I’m a poz hunk. Or so I’m told. In fact, I get more compliments since I turned 40 and tested positive than I did in my days of youthful negativity. So forgive me if I sound vain -- but, damn, I look good. My pecs and biceps pump up hard, my abs show like a six-pack, and my arms and legs are an intertwined network of bulging veins as branched and complex as the Amazon. The vessels even trace tantalizingly around my lower abdomen and groin, like arrows pointing toward my crotch.
Of course, I have to work hard at staying in shape. So what if life sometimes seems to revolve around the gym, pharmacy and poultry and produce aisles? Or if I wonder if I should spend less time on my body and more on my character or career? I’ve chosen to pursue this look of vigor and virility -- for as long as I can.
I accept the natural process of aging. Indeed, I’m glad I’m still here to do so. But I see no reason to enable HIV to exacerbate it. Call it survivor’s denial or just plain fear, but I still recoil from any hint of erosion or decay -- in myself and sometimes in other poz men as well. I saw enough up close in the early days of AIDS.

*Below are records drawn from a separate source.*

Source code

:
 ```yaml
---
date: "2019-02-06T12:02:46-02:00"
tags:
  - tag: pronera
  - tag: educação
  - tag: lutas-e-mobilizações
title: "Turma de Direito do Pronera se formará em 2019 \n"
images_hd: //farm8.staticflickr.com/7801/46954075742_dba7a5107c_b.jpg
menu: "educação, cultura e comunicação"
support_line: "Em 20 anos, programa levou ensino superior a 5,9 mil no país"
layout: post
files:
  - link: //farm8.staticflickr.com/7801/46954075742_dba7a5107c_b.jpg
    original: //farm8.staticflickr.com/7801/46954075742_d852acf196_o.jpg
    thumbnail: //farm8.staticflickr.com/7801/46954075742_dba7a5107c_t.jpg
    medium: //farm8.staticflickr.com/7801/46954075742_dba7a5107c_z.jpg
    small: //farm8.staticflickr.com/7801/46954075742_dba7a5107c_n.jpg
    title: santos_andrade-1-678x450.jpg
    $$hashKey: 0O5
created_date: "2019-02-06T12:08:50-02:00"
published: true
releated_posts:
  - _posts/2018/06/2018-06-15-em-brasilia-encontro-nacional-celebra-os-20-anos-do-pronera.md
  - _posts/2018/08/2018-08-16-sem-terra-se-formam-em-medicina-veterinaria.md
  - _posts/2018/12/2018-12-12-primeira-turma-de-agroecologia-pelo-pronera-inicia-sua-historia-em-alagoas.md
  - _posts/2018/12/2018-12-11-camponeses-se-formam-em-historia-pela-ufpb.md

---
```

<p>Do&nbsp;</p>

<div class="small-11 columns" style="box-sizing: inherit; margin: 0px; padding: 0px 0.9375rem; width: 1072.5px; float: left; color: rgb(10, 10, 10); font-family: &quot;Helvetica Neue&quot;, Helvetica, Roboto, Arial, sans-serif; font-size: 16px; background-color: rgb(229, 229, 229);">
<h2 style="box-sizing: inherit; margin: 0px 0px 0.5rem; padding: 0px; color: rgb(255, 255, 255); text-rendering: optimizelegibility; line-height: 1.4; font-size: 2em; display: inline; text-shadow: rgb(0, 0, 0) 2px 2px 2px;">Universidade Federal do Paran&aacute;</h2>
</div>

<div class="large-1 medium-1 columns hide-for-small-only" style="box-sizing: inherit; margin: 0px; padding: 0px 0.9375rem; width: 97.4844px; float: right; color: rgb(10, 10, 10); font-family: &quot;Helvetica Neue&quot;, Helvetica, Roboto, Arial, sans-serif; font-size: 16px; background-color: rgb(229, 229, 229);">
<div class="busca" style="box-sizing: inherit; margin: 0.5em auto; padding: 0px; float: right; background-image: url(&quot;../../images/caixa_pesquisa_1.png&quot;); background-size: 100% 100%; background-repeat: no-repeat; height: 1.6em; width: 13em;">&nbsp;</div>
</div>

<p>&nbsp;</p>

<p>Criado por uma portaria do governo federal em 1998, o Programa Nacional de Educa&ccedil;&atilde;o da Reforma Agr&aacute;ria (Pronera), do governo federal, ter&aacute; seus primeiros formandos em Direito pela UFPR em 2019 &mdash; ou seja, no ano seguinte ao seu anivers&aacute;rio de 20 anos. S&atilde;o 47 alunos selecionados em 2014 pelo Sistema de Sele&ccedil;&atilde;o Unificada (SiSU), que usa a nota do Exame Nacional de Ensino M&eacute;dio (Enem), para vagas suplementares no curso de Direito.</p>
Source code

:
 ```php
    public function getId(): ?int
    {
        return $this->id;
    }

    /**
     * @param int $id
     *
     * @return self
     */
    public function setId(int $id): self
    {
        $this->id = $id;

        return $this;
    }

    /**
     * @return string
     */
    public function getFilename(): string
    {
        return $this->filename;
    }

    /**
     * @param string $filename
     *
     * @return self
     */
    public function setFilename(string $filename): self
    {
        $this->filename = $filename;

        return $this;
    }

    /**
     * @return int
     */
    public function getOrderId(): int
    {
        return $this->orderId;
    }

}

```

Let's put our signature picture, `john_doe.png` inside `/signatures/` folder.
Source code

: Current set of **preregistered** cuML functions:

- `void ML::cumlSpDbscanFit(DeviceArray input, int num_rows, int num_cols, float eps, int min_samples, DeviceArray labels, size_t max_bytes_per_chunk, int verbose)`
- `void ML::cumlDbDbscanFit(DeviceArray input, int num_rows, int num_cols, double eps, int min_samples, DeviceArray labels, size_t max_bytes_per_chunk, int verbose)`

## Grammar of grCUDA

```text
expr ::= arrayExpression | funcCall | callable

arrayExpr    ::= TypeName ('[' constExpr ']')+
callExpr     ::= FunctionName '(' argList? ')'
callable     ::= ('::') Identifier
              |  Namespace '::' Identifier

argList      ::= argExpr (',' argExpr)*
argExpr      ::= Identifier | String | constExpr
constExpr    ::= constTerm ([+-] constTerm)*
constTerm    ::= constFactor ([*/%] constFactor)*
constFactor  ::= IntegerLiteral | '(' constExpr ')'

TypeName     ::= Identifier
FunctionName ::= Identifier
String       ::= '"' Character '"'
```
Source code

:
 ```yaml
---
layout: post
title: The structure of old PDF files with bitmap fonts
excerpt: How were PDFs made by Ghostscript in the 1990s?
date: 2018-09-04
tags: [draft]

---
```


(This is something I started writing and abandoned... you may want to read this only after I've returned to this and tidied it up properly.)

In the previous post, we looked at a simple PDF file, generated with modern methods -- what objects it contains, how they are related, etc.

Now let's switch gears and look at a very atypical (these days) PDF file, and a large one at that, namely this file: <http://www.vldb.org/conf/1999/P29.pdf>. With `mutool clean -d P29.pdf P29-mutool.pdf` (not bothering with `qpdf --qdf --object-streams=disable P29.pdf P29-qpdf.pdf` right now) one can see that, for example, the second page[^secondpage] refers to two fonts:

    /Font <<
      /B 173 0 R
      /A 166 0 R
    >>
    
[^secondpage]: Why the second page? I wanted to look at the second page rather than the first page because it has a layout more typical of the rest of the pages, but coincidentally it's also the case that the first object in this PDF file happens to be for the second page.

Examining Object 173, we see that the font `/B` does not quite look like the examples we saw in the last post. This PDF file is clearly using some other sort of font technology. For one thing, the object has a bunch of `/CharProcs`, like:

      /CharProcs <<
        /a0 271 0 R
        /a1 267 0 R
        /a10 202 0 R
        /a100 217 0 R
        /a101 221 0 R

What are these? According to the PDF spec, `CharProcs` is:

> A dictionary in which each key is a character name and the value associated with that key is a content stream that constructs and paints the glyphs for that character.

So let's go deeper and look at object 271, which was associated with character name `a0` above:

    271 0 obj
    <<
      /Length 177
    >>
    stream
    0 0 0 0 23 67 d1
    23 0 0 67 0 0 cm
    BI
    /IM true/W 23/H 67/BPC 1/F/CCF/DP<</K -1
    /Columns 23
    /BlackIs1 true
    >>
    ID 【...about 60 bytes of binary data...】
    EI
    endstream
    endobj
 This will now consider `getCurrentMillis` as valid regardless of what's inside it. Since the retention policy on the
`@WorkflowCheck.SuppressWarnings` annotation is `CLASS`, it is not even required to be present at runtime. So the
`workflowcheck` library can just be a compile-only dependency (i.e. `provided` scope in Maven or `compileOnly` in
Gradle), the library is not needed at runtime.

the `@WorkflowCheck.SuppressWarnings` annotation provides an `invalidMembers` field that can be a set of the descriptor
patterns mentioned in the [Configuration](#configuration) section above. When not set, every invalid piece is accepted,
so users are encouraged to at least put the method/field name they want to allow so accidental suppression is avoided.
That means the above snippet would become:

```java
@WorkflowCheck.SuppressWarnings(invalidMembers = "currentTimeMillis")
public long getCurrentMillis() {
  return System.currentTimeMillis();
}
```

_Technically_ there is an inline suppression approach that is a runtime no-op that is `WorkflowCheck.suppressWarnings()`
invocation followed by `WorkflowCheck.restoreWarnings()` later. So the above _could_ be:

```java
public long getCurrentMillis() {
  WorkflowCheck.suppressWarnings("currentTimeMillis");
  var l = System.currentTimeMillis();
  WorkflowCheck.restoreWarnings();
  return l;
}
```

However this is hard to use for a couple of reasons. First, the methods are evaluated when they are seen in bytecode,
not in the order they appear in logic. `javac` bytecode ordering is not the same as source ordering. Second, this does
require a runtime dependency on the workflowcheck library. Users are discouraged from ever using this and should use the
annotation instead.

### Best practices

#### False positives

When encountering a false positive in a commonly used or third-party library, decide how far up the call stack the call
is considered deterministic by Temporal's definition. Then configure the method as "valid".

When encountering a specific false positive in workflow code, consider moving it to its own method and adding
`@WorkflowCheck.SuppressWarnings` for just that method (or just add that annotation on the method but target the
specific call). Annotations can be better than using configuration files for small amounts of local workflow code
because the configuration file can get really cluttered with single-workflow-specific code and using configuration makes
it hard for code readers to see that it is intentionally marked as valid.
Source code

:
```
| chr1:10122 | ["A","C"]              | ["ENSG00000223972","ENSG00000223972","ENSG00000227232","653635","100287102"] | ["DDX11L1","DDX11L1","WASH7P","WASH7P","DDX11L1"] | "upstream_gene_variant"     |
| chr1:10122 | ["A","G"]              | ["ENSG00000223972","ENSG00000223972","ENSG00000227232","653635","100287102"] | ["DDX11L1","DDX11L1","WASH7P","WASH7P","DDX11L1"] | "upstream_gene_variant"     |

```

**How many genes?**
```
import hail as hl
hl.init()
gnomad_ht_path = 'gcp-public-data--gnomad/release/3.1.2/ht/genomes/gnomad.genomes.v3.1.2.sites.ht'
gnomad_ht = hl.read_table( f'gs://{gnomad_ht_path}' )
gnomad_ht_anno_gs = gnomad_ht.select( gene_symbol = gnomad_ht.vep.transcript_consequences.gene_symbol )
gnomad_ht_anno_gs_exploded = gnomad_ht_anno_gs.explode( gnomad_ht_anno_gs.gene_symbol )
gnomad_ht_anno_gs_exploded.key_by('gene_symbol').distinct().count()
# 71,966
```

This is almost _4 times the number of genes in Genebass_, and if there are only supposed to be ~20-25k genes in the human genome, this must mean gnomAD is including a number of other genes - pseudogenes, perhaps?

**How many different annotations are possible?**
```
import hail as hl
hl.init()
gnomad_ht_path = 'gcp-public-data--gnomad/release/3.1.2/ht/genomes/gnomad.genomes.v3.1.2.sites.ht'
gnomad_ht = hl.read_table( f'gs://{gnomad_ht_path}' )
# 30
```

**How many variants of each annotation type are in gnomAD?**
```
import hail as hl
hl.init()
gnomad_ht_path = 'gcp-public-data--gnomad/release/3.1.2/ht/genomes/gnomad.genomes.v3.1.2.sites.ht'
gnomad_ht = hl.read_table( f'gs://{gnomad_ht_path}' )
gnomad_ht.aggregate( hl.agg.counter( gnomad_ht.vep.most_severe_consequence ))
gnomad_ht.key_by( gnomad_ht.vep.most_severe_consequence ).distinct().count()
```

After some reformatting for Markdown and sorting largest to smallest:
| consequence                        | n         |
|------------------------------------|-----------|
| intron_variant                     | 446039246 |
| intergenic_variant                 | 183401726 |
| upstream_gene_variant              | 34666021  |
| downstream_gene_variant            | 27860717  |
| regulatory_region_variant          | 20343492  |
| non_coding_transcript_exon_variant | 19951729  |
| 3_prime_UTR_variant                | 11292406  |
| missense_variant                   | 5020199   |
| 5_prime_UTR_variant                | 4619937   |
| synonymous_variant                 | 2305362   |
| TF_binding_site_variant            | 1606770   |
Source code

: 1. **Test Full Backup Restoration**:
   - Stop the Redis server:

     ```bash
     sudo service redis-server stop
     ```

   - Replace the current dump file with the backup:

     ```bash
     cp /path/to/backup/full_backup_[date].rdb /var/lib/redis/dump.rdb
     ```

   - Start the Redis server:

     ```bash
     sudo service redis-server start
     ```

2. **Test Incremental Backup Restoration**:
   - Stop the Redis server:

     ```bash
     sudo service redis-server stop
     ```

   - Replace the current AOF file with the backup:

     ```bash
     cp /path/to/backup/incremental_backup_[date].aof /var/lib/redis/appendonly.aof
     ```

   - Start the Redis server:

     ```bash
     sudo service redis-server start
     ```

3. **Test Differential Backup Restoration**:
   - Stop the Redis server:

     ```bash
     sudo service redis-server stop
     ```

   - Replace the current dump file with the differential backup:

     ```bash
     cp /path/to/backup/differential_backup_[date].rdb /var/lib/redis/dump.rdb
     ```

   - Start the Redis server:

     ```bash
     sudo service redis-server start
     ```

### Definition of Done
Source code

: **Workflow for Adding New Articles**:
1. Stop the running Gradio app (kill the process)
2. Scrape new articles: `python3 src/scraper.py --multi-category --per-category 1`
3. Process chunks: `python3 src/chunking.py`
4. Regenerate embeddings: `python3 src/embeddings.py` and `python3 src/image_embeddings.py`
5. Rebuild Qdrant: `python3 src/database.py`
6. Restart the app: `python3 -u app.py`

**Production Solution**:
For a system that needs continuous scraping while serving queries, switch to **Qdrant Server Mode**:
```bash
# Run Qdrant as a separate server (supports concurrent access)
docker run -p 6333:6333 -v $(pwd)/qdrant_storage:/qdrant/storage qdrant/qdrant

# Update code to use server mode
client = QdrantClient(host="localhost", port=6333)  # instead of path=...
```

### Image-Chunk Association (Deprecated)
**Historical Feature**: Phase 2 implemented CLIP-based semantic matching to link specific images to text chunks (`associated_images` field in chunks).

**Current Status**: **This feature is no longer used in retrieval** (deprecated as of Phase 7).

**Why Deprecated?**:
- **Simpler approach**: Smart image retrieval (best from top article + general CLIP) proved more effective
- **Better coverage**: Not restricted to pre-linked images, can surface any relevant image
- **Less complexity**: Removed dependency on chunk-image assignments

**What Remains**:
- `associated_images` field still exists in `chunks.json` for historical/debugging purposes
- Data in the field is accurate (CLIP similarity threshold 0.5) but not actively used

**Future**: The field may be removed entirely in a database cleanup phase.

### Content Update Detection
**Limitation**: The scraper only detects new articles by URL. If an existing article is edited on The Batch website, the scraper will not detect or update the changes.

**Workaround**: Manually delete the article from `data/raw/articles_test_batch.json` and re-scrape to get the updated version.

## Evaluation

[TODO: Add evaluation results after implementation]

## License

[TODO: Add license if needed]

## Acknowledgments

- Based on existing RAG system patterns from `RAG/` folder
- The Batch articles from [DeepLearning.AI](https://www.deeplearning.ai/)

So I work out -- with a vengeance. But my physique is not just the result of an extra set of reps and laying off the mayonnaise. In fact, I’m the first to admit that protease inhibitors, testosterone and steroids are as responsible for my appearance as diet and exercise. And that’s the strangest irony of HIV. In the first difficult months after I tested positive, what I feared was less my eventual death than the decline and wasting that devastated so many friends. The last thing I expected was that treatment for my battered immune system would buff up my body.
Oh, sure, you say. I’m just another victim of “muscle fascism” desperately and dangerously using drugs to fend off fading youth and softening body. And using HIV as an excuse. Well, I acknowledge that I’m a confirmed user of “juice” -- that’s anabolic steroids and testosterone to the uninitiated -- and I have no intention of apologizing for it. Let me explain.
My skinny adolescence evolved into an only-slightly-less-skinny adulthood. For 20 years I struggled at the gym, cursed my beanpole genetics and tried every protein drink on the market. At 40, I developed HIV symptoms, lost weight and, with my doctor’s counsel, started steroids. Prescribed in a moderate dosage, they helped arrest my weight loss and restore my energy and muscle. I also began taking meds that sharply reduced the little subcutaneous body fat I had. Combined with working out, the result was a lean, muscular body.
Of course, steroid abuse is a serious problem, and plenty of people inject hazardous megadoses. But for me and many other HIVers, the mission for muscle is not about looking like Schwarzenegger -- it’s the best way to recover weight, energy and confidence -- often the first things HIV steals. We have medical reasons to use the stuff, and we’re not stacking, cycling and turning our butts into pincushions. We’re doing it safely and, if our lab reports can be believed, without damage.
As someone who each week averages two or three “D days” (diarrhea, debilitation and dry heaves) from antiviral side effects, I have no illusions that steroids and muscle are a panacea. And I’m haunted by certain questions: Did a friend mean it when he told me the protease-induced “parentheses” around my mouth look good? Are my muscular side-effects truly healthy and encouraging, or is this just another HIV cat-and-mouse game? Will I age gracefully into my golden years, or wake up next week with a skeletal face, cardiac arrhythmia and delusional psychosis in my two heads?
No one has the answers. For now, I’m willing to assume some risk -- and enjoying the body that “better living through chemistry” has given me. I’ve already lived with the alternative.